Clara’s Verdict
There is a particular kind of book that announces its position in the title and then dares you to object. H. W. Crocker III’s The Politically Incorrect Guide to the British Empire is exactly that – a provocation dressed up as a history survey, wearing its contrarianism like a pith helmet. I came to it with some scepticism, which is the appropriate starting point. I also came to it curious, because the revisionist case for empire has become one of those pub-argument positions that gets asserted far more often than it is actually examined. Crocker does examine it, albeit selectively, and the result is a more interesting listen than the title might suggest – and a more frustrating one too.
Crocker is a skilled populariser. He writes – and Ray Porter reads – with momentum and confidence, and across eleven hours the book never becomes a chore. What it does become, fairly consistently, is a curated highlight reel: the administrators who were genuinely dedicated to their charges, the explorers who mapped unknown worlds, the military campaigns that ended slavery or held back worse alternatives. The darker chapters of imperial history are either briefly acknowledged or quietly omitted. This is not dishonesty, exactly. It is selective emphasis, and the book is explicit enough about its own position that the listener at least knows what framework they are operating within.
About the Audiobook
The structure moves geographically and chronologically, covering roughly four centuries of British imperial reach from the early Caribbean colonies through to twentieth-century decolonisation.

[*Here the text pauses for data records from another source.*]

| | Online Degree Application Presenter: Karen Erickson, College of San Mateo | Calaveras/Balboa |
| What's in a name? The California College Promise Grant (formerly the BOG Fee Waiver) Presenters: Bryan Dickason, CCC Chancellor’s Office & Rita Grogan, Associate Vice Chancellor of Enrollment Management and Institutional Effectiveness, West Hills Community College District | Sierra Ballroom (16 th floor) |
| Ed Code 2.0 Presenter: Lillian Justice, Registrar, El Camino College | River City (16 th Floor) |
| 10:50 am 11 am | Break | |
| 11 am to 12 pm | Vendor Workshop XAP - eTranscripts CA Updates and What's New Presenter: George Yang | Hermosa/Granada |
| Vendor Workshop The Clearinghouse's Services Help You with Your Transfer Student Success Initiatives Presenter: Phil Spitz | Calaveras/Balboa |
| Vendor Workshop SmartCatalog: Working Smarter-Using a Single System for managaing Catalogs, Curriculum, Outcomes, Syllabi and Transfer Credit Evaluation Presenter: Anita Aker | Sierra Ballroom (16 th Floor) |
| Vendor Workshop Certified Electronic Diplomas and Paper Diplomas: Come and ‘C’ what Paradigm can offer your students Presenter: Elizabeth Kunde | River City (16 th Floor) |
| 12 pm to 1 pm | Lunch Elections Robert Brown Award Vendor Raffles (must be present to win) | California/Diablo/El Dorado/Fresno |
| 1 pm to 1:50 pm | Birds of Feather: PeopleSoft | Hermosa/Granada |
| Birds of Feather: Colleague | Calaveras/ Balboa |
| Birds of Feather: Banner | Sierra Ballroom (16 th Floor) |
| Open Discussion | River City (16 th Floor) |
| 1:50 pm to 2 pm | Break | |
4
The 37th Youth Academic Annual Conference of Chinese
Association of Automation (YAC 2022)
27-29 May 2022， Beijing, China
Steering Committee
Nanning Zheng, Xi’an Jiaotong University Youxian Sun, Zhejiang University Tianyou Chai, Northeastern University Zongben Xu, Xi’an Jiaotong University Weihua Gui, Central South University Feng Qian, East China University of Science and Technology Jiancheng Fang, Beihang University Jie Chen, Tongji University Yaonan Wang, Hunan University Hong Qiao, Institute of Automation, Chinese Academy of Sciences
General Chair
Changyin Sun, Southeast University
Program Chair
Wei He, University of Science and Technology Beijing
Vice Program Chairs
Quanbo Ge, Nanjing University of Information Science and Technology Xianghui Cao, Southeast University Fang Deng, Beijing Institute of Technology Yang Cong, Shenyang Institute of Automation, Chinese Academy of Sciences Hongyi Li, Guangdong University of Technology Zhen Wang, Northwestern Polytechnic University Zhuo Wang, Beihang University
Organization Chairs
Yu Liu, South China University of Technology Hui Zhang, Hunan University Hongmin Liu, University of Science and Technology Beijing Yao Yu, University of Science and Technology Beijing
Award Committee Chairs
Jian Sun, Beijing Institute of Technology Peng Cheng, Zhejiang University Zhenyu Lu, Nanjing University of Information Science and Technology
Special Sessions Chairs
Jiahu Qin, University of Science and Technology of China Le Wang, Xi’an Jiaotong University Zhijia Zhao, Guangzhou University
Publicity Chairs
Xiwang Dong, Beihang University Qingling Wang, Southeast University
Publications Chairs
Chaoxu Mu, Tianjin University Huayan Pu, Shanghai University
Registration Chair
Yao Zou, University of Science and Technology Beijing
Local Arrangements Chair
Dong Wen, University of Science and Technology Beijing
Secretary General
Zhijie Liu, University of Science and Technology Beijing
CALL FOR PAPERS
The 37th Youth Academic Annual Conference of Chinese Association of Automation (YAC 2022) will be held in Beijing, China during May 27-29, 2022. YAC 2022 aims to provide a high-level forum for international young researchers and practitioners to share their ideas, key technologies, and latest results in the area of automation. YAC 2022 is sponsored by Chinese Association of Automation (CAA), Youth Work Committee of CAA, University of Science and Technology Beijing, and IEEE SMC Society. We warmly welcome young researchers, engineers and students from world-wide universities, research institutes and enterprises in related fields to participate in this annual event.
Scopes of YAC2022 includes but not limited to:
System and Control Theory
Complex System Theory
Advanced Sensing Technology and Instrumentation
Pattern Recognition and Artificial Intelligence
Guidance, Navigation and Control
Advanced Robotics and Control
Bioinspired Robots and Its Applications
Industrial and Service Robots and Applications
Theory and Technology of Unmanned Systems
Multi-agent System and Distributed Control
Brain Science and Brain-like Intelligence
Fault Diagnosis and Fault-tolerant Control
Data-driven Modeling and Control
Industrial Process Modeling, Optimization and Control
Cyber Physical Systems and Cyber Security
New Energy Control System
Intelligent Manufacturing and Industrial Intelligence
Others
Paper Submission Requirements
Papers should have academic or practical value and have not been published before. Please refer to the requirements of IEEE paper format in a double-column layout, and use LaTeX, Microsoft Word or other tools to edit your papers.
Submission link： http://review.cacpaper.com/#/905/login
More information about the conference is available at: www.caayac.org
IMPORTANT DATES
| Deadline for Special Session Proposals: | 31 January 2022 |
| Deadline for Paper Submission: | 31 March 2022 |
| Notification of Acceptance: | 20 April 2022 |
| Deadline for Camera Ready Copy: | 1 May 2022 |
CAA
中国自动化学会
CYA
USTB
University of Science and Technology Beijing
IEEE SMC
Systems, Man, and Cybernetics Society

Crocker organises it by region and by key figures – Clive, Rhodes, Kitchener, the architects of the Indian Civil Service – rather than attempting a strict chronological spine. This works well for a popular audience: each section reads like a self-contained essay, making it possible to dip in and out without losing the thread.
The book is part of the Politically Incorrect Guides series from Regnery, an American conservative publishing house, and that context is worth keeping in mind. Crocker’s reference points are explicitly American-conservative, and his framing of empire as a defender of freedom carries a great deal of ideological freight. Readers expecting even-handed historiography in the tradition of Niall Ferguson or John Darwin will find this closer to advocacy. Those who read Ferguson’s Empire and felt it was insufficiently admiring of the imperial project will likely find Crocker more congenial company.

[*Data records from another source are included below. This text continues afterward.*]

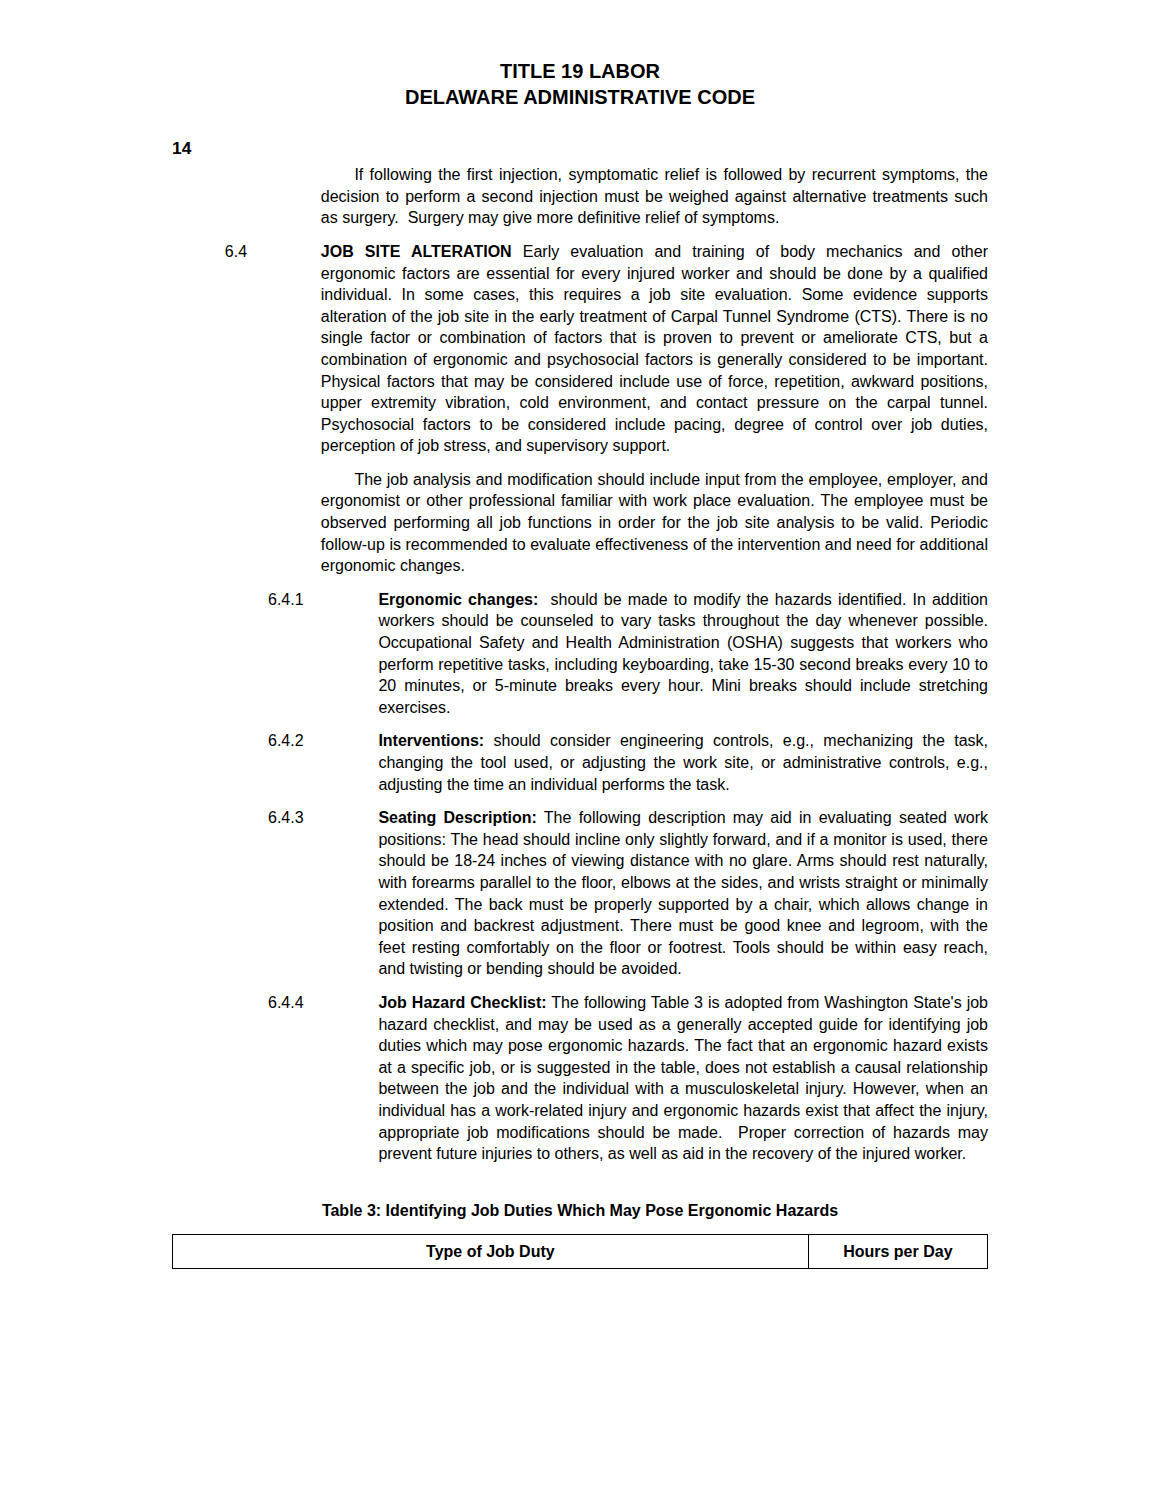TITLE 19 LABOR
DELAWARE ADMINISTRATIVE CODE
14
If following the first injection, symptomatic relief is followed by recurrent symptoms, the decision to perform a second injection must be weighed against alternative treatments such as surgery. Surgery may give more definitive relief of symptoms.
6.4
JOB SITE ALTERATION Early evaluation and training of body mechanics and other ergonomic factors are essential for every injured worker and should be done by a qualified individual. In some cases, this requires a job site evaluation. Some evidence supports alteration of the job site in the early treatment of Carpal Tunnel Syndrome (CTS). There is no single factor or combination of factors that is proven to prevent or ameliorate CTS, but a combination of ergonomic and psychosocial factors is generally considered to be important. Physical factors that may be considered include use of force, repetition, awkward positions, upper extremity vibration, cold environment, and contact pressure on the carpal tunnel. Psychosocial factors to be considered include pacing, degree of control over job duties, perception of job stress, and supervisory support.
The job analysis and modification should include input from the employee, employer, and ergonomist or other professional familiar with work place evaluation. The employee must be observed performing all job functions in order for the job site analysis to be valid. Periodic follow-up is recommended to evaluate effectiveness of the intervention and need for additional ergonomic changes.
6.4.1
Ergonomic changes: should be made to modify the hazards identified. In addition workers should be counseled to vary tasks throughout the day whenever possible. Occupational Safety and Health Administration (OSHA) suggests that workers who perform repetitive tasks, including keyboarding, take 15-30 second breaks every 10 to 20 minutes, or 5-minute breaks every hour. Mini breaks should include stretching exercises.
6.4.2
Interventions: should consider engineering controls, e.g., mechanizing the task, changing the tool used, or adjusting the work site, or administrative controls, e.g., adjusting the time an individual performs the task.
6.4.3
Seating Description: The following description may aid in evaluating seated work positions: The head should incline only slightly forward, and if a monitor is used, there should be 18-24 inches of viewing distance with no glare. Arms should rest naturally, with forearms parallel to the floor, elbows at the sides, and wrists straight or minimally extended. The back must be properly supported by a chair, which allows change in position and backrest adjustment. There must be good knee and legroom, with the feet resting comfortably on the floor or footrest. Tools should be within easy reach, and twisting or bending should be avoided.
6.4.4
Job Hazard Checklist: The following Table 3 is adopted from Washington State's job hazard checklist, and may be used as a generally accepted guide for identifying job duties which may pose ergonomic hazards. The fact that an ergonomic hazard exists at a specific job, or is suggested in the table, does not establish a causal relationship between the job and the individual with a musculoskeletal injury. However, when an individual has a work-related injury and ergonomic hazards exist that affect the injury, appropriate job modifications should be made. Proper correction of hazards may prevent future injuries to others, as well as aid in the recovery of the injured worker.
Table 3: Identifying Job Duties Which May Pose Ergonomic Hazards
| Type of Job Duty | Hours per Day |
| --- | --- |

The book was first published in 2011 and the Audible edition – released by Blackstone Audio in October of that year – remains the version in circulation. It is worth noting that the historiographical conversation around empire has shifted considerably since then, and several of Crocker’s more breezy dismissals of criticism look more strained in 2026 than they did fifteen years ago.
The Narration
Ray Porter is one of the most reliable voices in non-fiction audiobooks, and he does not disappoint here. His delivery is authoritative without being pompous, and he handles the book’s considerable cast of Victorian names and colonial placenames with assurance. Porter is well-suited to Crocker’s brawling, punchy prose style – he gives the rhetorical flourishes their due without tipping into parody. At eleven hours the performance stays engaged throughout; you never feel as though he has lost interest in the material. For a book that is essentially an argument dressed as a history, you need a narrator who sounds convinced, and Porter sounds convinced.
What Readers Say
The audiobook holds a rating of 4.5 stars from 223 listeners, which is a healthy signal for a niche political history. UK reviewers split fairly neatly along the lines you would expect. Nathan Rees praised it as engaging and informative, appreciating its accessible style and the richness of its historical portraits. Benny Goodman found it a sound potted history, though noted with some frustration that the specifically contrarian framing was almost incidental to the narrative – he had expected a sharper engagement with contemporary misconceptions. A reviewer going by Pickhandle offered perhaps the most balanced verdict: appreciating the energy and the alternative frame, while acknowledging the selectiveness of the approach. The three-star reviewer Arioch put it most precisely: this is a useful corrective to one kind of distortion, but it overcorrects into a different one, and the history that would include both sides honestly has yet to be written.
Who Should Listen?
This works well for listeners who are already broadly familiar with British imperial history and want to spend time with the proudly revisionist case – not to accept it uncritically, but to understand the strongest version of the argument. It also functions reasonably well as a survey for complete beginners who want an entertaining introduction before seeking out more measured accounts. It is not the right choice for anyone who needs scholarly balance, or for listeners who are likely to be angered by confident elisions of atrocity. Read alongside something like Shashi Tharoor’s Inglorious Empire or John Darwin’s Unfinished Empire, it becomes genuinely illuminating as a piece of intellectual history – a record of how a certain generation wanted the story to be told.